_What you are asked to do_
Read through the material below and copy each line in which the word "another" occurs.

Data for review Start Marker

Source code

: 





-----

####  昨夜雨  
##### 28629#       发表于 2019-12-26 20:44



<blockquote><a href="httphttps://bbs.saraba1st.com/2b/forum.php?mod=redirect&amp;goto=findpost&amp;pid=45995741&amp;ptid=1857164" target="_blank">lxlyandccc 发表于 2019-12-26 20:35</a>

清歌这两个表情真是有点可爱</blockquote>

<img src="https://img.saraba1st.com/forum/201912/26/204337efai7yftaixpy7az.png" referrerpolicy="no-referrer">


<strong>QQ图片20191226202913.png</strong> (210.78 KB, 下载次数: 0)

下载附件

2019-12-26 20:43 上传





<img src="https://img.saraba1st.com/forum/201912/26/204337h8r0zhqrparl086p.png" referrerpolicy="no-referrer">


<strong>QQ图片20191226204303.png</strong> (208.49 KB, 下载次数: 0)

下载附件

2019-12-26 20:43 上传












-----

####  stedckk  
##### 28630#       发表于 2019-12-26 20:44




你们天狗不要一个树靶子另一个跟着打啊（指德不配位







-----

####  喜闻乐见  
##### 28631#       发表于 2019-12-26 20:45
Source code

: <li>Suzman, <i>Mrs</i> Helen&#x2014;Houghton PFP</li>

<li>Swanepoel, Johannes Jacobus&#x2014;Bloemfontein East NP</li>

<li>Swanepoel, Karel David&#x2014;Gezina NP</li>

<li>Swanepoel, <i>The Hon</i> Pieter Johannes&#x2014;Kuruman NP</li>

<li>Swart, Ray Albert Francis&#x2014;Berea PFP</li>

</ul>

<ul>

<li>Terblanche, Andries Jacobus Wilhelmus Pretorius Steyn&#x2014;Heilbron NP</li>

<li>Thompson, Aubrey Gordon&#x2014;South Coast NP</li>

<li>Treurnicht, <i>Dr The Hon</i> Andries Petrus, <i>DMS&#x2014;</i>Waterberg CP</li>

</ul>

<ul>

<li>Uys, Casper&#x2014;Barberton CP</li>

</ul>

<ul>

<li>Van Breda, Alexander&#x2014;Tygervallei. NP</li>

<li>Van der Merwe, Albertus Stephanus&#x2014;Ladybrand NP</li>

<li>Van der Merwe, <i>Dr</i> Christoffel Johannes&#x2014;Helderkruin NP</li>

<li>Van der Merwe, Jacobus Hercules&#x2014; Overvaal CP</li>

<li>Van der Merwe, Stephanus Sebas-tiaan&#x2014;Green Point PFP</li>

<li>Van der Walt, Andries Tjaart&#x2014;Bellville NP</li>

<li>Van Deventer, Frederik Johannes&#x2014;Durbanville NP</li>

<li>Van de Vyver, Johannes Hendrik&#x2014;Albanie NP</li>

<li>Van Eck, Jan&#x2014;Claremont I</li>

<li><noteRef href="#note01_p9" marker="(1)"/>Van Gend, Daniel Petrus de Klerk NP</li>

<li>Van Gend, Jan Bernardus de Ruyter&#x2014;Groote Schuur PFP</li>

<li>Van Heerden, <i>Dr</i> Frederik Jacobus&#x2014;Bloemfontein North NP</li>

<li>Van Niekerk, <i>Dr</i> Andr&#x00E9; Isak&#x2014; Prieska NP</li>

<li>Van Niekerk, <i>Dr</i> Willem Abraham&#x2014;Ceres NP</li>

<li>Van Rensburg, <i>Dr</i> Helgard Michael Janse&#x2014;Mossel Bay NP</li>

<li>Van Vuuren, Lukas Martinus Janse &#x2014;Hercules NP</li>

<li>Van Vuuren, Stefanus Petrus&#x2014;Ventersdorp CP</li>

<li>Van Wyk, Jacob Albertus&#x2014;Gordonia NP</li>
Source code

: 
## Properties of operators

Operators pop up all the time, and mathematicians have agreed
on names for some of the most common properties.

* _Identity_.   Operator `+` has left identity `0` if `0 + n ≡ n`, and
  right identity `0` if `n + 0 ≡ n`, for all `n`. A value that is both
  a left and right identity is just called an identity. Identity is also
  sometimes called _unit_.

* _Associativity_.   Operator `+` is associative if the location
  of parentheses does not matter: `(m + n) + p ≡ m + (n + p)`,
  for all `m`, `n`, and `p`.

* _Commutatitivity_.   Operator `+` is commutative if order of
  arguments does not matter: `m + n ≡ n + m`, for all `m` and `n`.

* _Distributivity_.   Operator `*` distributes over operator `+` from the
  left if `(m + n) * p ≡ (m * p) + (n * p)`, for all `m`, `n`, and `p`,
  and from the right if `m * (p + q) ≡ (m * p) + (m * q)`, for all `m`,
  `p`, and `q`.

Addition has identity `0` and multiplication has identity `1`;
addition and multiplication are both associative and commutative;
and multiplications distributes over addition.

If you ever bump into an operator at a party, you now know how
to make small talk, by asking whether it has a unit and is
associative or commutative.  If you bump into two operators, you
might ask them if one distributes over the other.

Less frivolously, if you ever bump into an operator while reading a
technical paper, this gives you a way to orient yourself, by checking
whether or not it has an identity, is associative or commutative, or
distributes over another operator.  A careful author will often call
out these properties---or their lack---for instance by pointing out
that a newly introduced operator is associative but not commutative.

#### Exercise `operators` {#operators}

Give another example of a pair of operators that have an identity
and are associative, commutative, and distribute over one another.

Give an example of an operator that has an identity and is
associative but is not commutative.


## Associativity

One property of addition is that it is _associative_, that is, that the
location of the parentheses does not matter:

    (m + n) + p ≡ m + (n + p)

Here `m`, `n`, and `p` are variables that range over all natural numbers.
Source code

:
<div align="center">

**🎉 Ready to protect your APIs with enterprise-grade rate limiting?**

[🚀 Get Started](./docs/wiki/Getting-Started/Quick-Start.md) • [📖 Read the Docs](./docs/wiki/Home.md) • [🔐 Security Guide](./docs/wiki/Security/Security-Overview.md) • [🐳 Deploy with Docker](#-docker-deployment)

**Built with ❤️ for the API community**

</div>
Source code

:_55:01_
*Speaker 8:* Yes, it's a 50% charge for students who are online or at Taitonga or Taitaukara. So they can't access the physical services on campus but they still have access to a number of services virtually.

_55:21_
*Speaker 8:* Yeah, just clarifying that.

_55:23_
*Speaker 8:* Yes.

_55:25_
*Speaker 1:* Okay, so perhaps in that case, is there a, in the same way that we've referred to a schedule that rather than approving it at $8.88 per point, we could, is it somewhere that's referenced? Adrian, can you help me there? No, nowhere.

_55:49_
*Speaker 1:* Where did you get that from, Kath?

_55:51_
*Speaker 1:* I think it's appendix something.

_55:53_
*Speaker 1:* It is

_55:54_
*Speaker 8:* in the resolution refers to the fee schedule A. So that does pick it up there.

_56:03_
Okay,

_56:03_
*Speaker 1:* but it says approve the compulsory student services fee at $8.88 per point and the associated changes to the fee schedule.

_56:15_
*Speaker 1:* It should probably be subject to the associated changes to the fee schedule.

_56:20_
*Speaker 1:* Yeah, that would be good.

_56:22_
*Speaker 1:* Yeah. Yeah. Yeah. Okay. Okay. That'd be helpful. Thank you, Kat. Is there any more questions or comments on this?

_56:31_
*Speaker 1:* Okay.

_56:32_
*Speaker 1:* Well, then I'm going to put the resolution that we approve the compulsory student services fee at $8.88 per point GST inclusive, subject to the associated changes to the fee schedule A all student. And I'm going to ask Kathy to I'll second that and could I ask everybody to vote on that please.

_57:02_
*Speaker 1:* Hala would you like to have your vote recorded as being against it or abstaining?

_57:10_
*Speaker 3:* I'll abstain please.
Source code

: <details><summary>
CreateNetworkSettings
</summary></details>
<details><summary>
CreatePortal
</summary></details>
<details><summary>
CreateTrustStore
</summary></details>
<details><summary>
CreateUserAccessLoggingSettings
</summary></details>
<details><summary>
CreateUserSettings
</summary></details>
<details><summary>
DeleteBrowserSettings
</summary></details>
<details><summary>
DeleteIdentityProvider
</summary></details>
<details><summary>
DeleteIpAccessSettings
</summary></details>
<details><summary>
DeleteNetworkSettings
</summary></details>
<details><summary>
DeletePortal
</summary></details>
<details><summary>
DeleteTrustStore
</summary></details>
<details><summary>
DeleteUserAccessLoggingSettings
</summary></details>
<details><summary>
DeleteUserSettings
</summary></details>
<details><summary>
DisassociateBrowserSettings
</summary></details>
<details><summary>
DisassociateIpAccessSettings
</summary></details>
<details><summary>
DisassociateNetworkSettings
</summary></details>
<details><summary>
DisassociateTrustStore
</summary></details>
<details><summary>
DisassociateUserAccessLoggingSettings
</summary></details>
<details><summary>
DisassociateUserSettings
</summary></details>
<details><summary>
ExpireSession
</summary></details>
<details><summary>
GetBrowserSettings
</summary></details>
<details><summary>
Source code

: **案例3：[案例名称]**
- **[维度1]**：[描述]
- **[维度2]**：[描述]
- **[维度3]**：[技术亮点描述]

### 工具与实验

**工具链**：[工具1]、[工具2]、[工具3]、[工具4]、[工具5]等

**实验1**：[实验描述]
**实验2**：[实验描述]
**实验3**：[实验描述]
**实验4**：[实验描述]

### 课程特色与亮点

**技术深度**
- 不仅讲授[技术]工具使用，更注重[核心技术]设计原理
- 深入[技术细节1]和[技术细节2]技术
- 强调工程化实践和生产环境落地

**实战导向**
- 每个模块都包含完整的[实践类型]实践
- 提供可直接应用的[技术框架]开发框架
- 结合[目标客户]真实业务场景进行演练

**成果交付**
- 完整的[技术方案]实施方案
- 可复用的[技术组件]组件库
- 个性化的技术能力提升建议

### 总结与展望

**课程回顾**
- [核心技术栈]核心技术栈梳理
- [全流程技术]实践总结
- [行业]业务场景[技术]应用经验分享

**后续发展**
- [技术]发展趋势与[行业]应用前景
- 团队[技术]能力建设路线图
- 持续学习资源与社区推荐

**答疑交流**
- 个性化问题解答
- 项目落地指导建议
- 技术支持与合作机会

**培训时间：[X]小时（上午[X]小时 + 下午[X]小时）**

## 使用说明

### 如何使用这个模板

Data for review End Marker

_Written solution_
distributes over another operator.  A careful author will often call
Give another example of a pair of operators that have an identity
and are associative, commutative, and distribute over one another.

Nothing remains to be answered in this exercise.